Zero-Shot Action Generalization with Limited Observations
Abdullah Alchihabi, Hanping Zhang, Yuhong Guo
TL;DR
This work tackles zero-shot action generalization in reinforcement learning under the constraint of limited action observations. It introduces AGLO, a two-module framework that first learns discriminative action embeddings from few observations via a coarse encoder, a graph-based refined encoder, and a hierarchical variational auto-encoder, and then trains a policy with augmented synthetic action representations produced by embedding-space mixup. The approach yields superior generalization to unseen actions across challenging CREATE tasks, outperforming prior zero-shot methods that require many observations or fine-tuning. The results demonstrate the practicality of zero-shot generalization with scarce data and highlight the importance of carefully designed representation learning and augmentation strategies for robust policy transfer.
Abstract
Reinforcement Learning (RL) has demonstrated remarkable success in solving sequential decision-making problems.
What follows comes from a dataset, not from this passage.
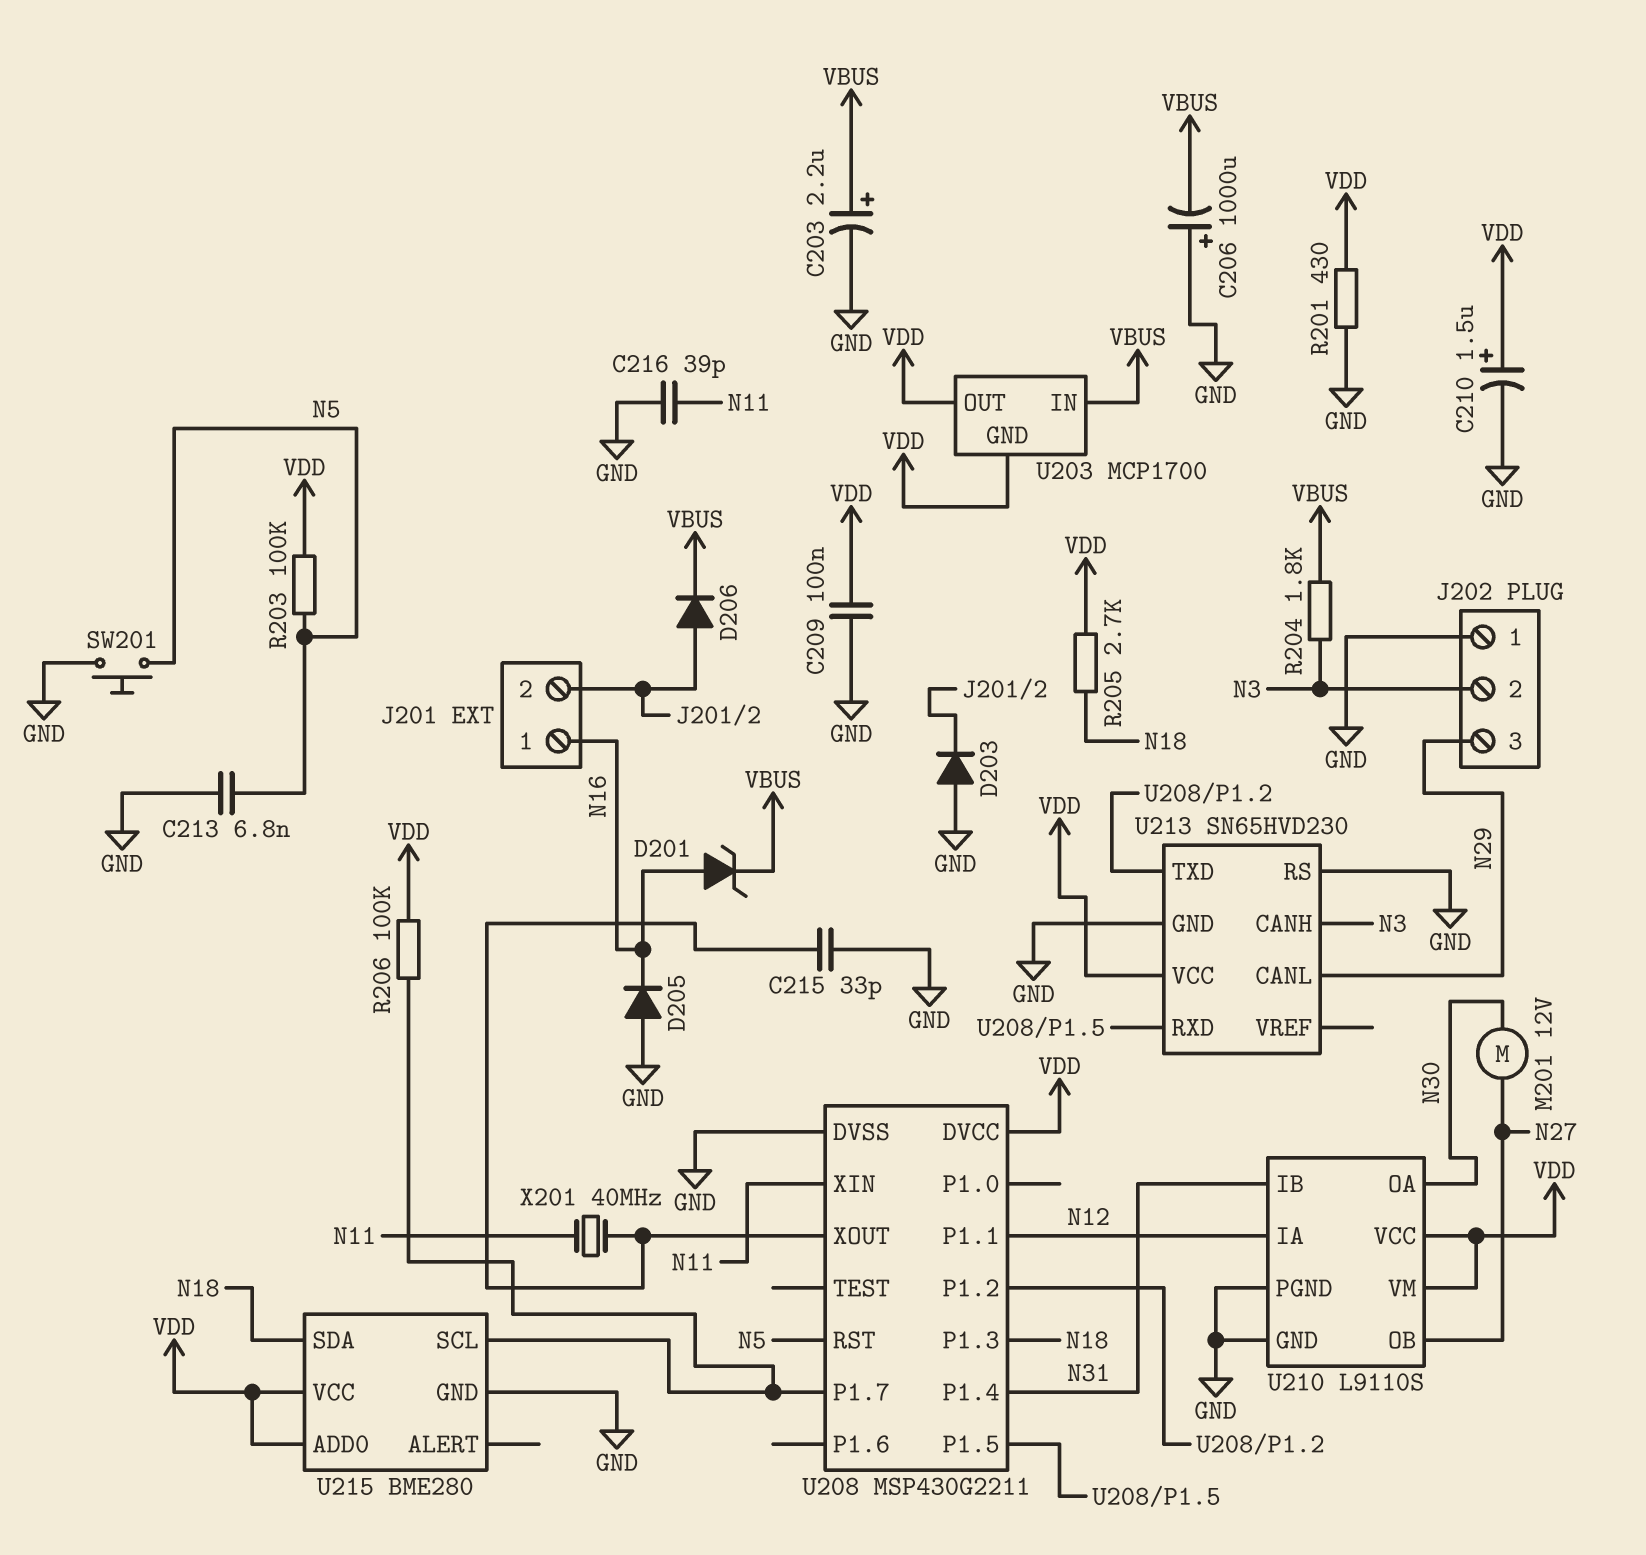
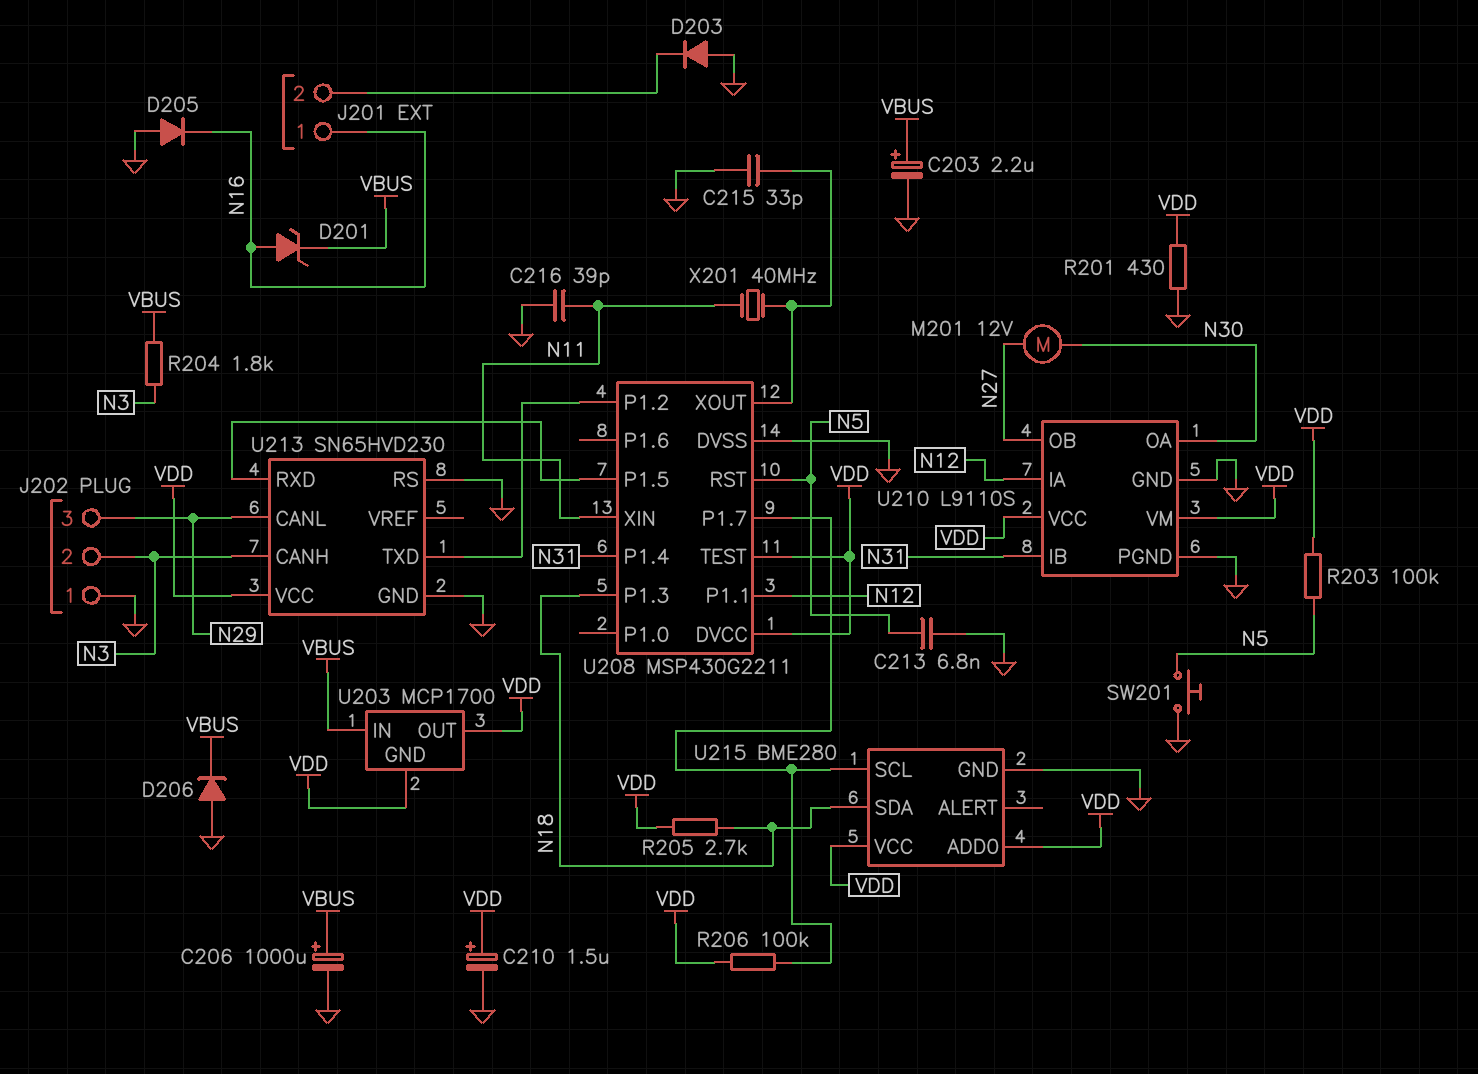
C206: 1000uF (plus GND, minus VBUS) -> 1000uF (plus VBUS, minus GND)
C209: 100nF (GND, VDD) -> none
D206: diode (A J201/2, K VBUS) -> diode (A GND, K VBUS)
U208 pin TEST: none -> VDD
However, in real-world scenarios, RL agents often struggle to generalize when faced with unseen actions that were not encountered during training. Some previous works on zero-shot action generalization rely on large datasets of action observations to capture the behaviors of new actions, making them impractical for real-world applications. In this paper, we introduce a novel zero-shot framework, Action Generalization from Limited Observations (AGLO). Our framework has two main components: an action representation learning module and a policy learning module. The action representation learning module extracts discriminative embeddings of actions from limited observations, while the policy learning module leverages the learned action representations, along with augmented synthetic action representations, to learn a policy capable of handling tasks with unseen actions. The experimental results demonstrate that our framework significantly outperforms state-of-the-art methods for zero-shot action generalization across multiple benchmark tasks, showcasing its effectiveness in generalizing to new actions with minimal action observations.